### [Task directions]
From the line bearing "ID-4022, estimate: 2h -> 8h" down to the final line of the records below, give every line again exactly and add nothing.

**** Source information

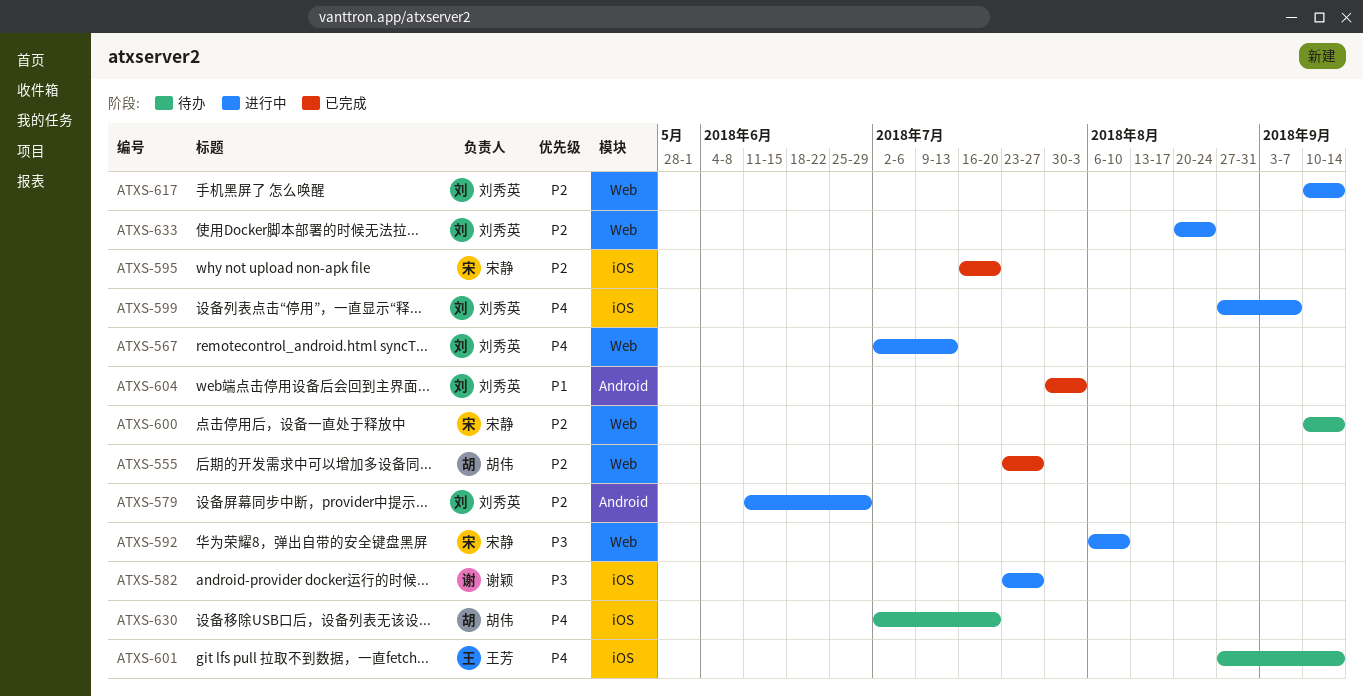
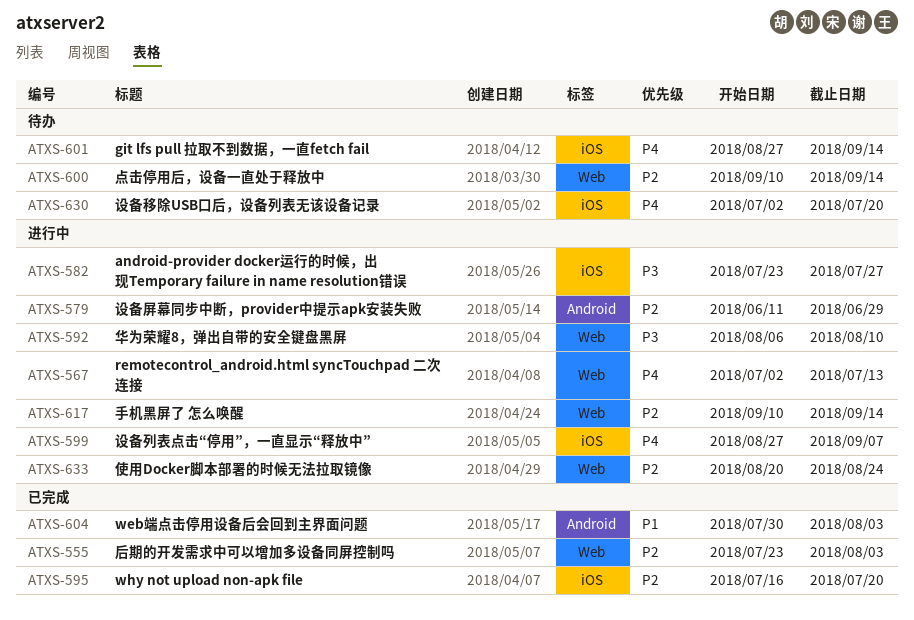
ATXS-555, due: Jul 27 -> Aug 3

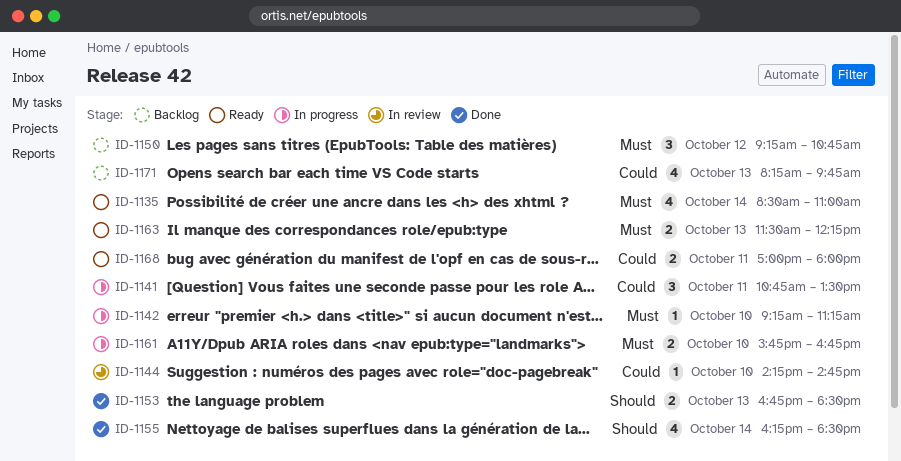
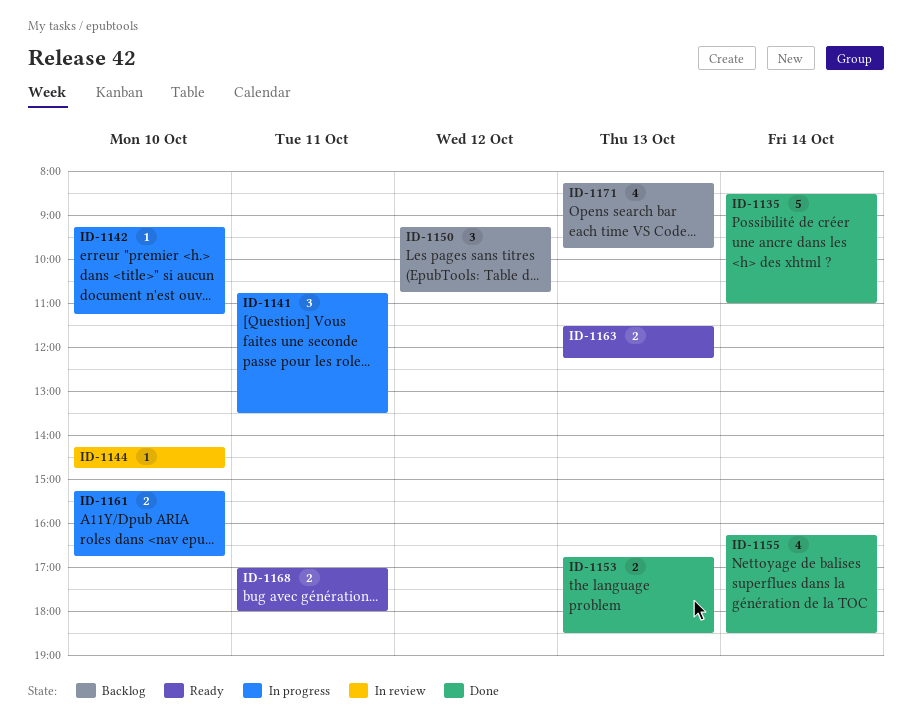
ID-1135, status: Ready -> Done
ID-1135, estimate: 4 -> 5
ID-1161, begins: 15:45 -> 15:15

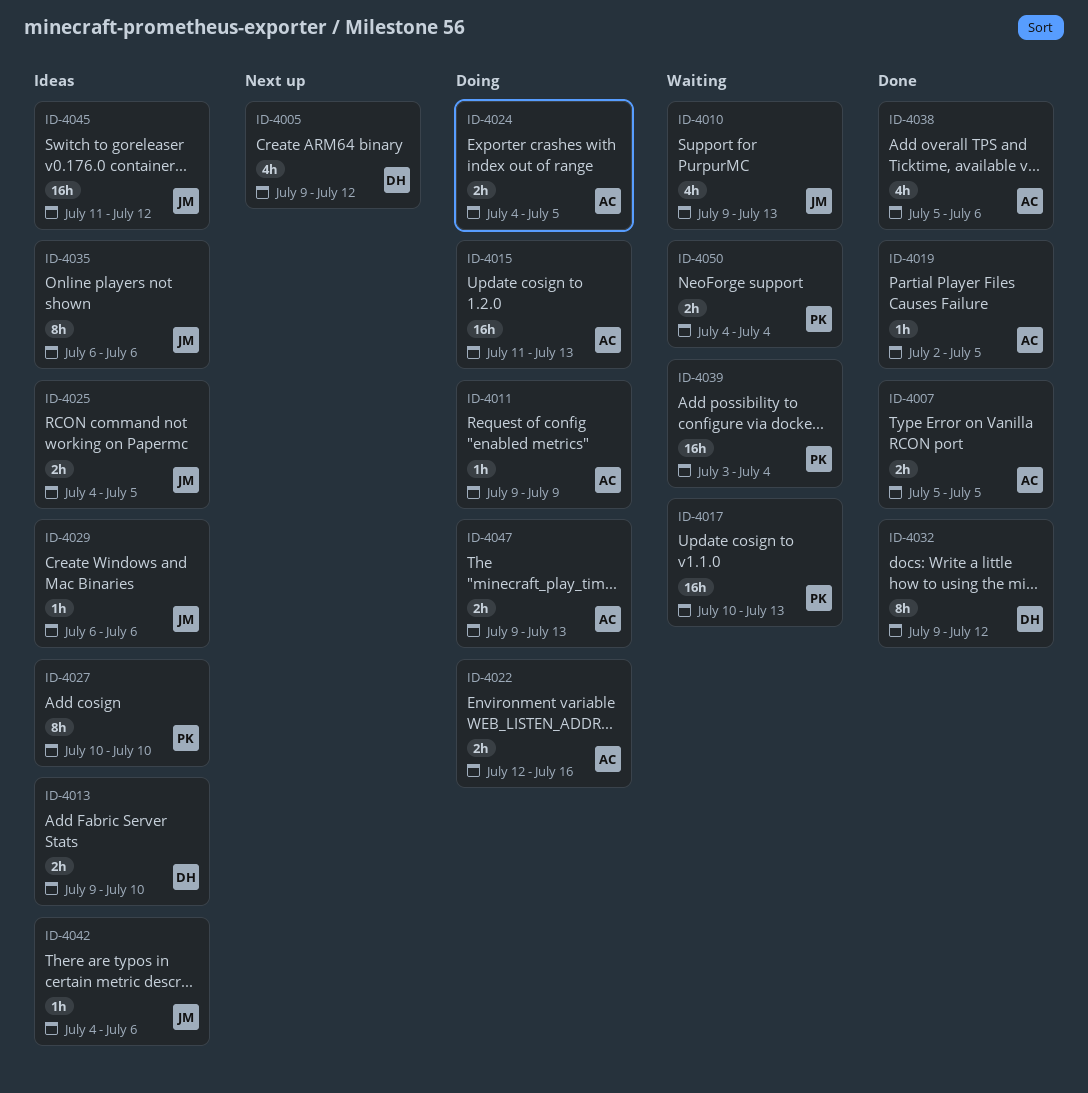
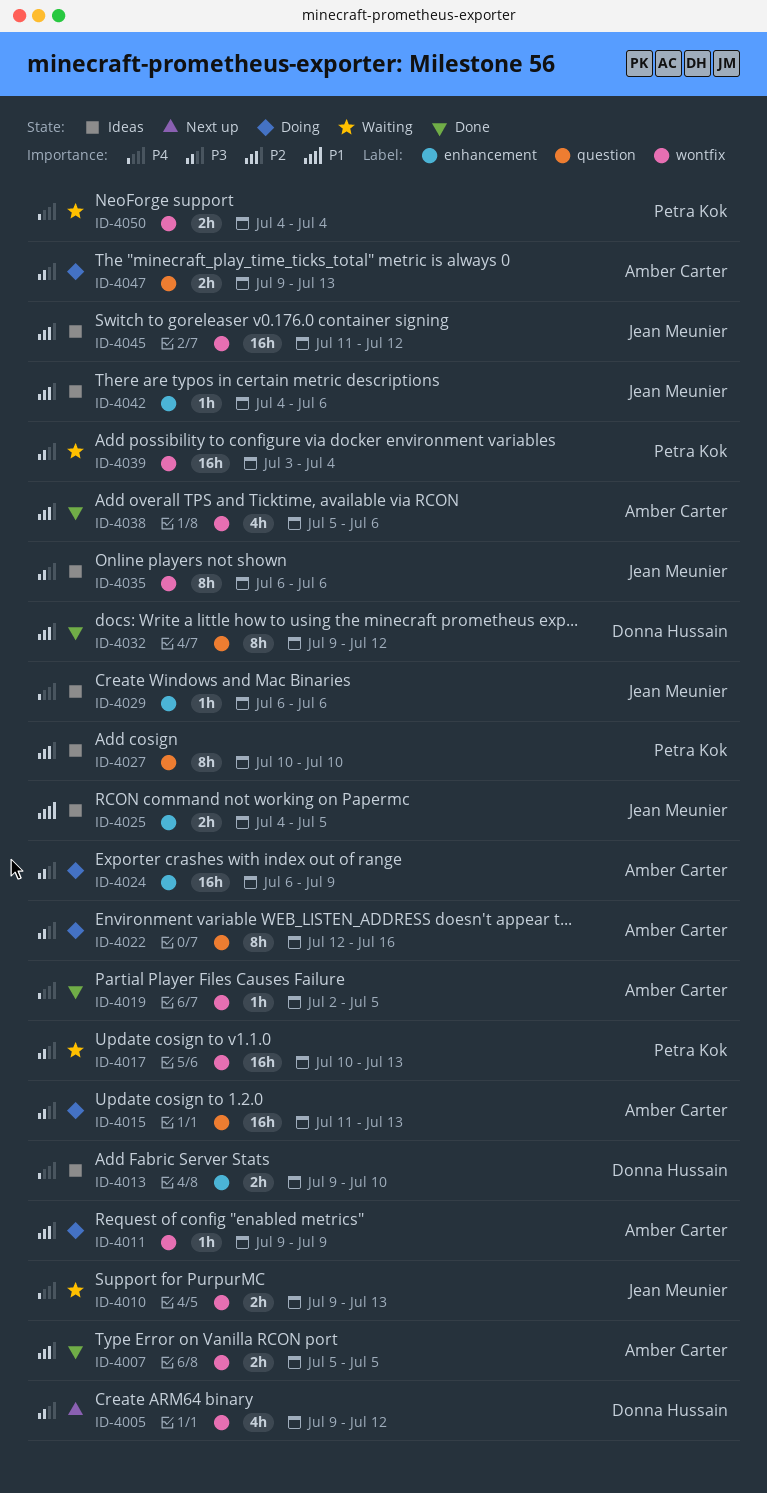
ID-4010, estimate: 4h -> 2h
ID-4022, estimate: 2h -> 8h
ID-4024, estimate: 2h -> 16h
ID-4024, start: Jul 4 -> Jul 6
ID-4024, due: Jul 5 -> Jul 9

********

### [Exercise response]
ID-4022, estimate: 2h -> 8h
ID-4024, estimate: 2h -> 16h
ID-4024, start: Jul 4 -> Jul 6
ID-4024, due: Jul 5 -> Jul 9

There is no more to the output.